▼

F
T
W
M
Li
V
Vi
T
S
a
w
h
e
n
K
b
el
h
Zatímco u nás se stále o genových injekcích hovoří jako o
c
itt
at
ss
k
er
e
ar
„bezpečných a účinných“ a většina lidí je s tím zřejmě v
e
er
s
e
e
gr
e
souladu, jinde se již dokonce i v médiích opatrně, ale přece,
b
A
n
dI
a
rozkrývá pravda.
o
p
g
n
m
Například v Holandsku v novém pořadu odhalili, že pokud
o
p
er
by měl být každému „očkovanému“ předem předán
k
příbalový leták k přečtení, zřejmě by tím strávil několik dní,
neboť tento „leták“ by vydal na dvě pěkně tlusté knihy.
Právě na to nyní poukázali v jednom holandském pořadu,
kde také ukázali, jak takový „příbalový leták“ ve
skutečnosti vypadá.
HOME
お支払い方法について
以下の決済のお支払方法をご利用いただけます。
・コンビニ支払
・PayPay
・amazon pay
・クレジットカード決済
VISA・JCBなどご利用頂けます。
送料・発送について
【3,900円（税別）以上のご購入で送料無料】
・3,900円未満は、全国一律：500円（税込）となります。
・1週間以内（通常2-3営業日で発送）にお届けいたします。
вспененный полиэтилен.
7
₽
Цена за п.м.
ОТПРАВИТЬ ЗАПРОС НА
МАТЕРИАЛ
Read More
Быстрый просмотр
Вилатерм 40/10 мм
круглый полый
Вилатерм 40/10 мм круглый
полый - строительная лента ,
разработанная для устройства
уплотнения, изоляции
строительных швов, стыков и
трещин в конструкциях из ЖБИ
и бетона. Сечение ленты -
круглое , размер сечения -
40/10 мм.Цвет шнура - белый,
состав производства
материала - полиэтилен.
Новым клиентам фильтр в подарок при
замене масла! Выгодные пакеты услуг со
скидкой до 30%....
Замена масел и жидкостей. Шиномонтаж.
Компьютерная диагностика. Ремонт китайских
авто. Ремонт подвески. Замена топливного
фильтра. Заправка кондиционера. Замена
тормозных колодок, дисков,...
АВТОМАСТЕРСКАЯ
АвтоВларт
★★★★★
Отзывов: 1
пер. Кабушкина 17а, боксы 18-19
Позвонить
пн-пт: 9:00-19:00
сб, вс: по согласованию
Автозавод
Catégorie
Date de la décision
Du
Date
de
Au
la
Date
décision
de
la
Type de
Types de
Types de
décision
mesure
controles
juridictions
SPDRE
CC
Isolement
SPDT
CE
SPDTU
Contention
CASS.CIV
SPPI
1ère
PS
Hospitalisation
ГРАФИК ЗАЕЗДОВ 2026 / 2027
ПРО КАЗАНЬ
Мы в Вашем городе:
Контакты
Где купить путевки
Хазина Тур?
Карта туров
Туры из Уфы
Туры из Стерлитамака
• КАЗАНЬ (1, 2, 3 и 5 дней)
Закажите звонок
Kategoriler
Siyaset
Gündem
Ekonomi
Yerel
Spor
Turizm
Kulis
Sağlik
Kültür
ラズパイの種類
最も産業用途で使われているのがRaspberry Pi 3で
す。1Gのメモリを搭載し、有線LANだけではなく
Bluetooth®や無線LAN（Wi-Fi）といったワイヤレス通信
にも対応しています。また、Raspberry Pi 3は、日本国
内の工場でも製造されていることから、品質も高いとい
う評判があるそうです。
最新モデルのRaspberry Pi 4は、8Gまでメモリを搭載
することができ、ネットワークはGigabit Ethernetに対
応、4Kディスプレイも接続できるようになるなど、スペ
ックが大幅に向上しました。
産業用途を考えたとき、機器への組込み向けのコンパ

▲

EXERCISE INSTRUCTIONS: The material is to be given again in full and without variation.

ANSWER TO THIS EXERCISE:
F
T
W
M
Li
V
Vi
T
S
a
w
h
e
n
K
b
el
h
Zatímco u nás se stále o genových injekcích hovoří jako o
c
itt
at
ss
k
er
e
ar
„bezpečných a účinných“ a většina lidí je s tím zřejmě v
e
er
s
e
e
gr
e
souladu, jinde se již dokonce i v médiích opatrně, ale přece,
b
A
n
dI
a
rozkrývá pravda.
o
p
g
n
m
Například v Holandsku v novém pořadu odhalili, že pokud
o
p
er
by měl být každému „očkovanému“ předem předán
k
příbalový leták k přečtení, zřejmě by tím strávil několik dní,
neboť tento „leták“ by vydal na dvě pěkně tlusté knihy.
Právě na to nyní poukázali v jednom holandském pořadu,
kde také ukázali, jak takový „příbalový leták“ ve
skutečnosti vypadá.
HOME
お支払い方法について
以下の決済のお支払方法をご利用いただけます。
・コンビニ支払
・PayPay
・amazon pay
・クレジットカード決済
VISA・JCBなどご利用頂けます。
送料・発送について
【3,900円（税別）以上のご購入で送料無料】
・3,900円未満は、全国一律：500円（税込）となります。
・1週間以内（通常2-3営業日で発送）にお届けいたします。
вспененный полиэтилен.
7
₽
Цена за п.м.
ОТПРАВИТЬ ЗАПРОС НА
МАТЕРИАЛ
Read More
Быстрый просмотр
Вилатерм 40/10 мм
круглый полый
Вилатерм 40/10 мм круглый
полый - строительная лента ,
разработанная для устройства
уплотнения, изоляции
строительных швов, стыков и
трещин в конструкциях из ЖБИ
и бетона. Сечение ленты -
круглое , размер сечения -
40/10 мм.Цвет шнура - белый,
состав производства
материала - полиэтилен.
Новым клиентам фильтр в подарок при
замене масла! Выгодные пакеты услуг со
скидкой до 30%....
Замена масел и жидкостей. Шиномонтаж.
Компьютерная диагностика. Ремонт китайских
авто. Ремонт подвески. Замена топливного
фильтра. Заправка кондиционера. Замена
тормозных колодок, дисков,...
АВТОМАСТЕРСКАЯ
АвтоВларт
★★★★★
Отзывов: 1
пер. Кабушкина 17а, боксы 18-19
Позвонить
пн-пт: 9:00-19:00
сб, вс: по согласованию
Автозавод
Catégorie
Date de la décision
Du
Date
de
Au
la
Date
décision
de
la
Type de
Types de
Types de
décision
mesure
controles
juridictions
SPDRE
CC
Isolement
SPDT
CE
SPDTU
Contention
CASS.CIV
SPPI
1ère
PS
Hospitalisation
ГРАФИК ЗАЕЗДОВ 2026 / 2027
ПРО КАЗАНЬ
Мы в Вашем городе:
Контакты
Где купить путевки
Хазина Тур?
Карта туров
Туры из Уфы
Туры из Стерлитамака
• КАЗАНЬ (1, 2, 3 и 5 дней)
Закажите звонок
Kategoriler
Siyaset
Gündem
Ekonomi
Yerel
Spor
Turizm
Kulis
Sağlik
Kültür
ラズパイの種類
最も産業用途で使われているのがRaspberry Pi 3で
す。1Gのメモリを搭載し、有線LANだけではなく
Bluetooth®や無線LAN（Wi-Fi）といったワイヤレス通信
にも対応しています。また、Raspberry Pi 3は、日本国
内の工場でも製造されていることから、品質も高いとい
う評判があるそうです。
最新モデルのRaspberry Pi 4は、8Gまでメモリを搭載
することができ、ネットワークはGigabit Ethernetに対
応、4Kディスプレイも接続できるようになるなど、スペ
ックが大幅に向上しました。
産業用途を考えたとき、機器への組込み向けのコンパ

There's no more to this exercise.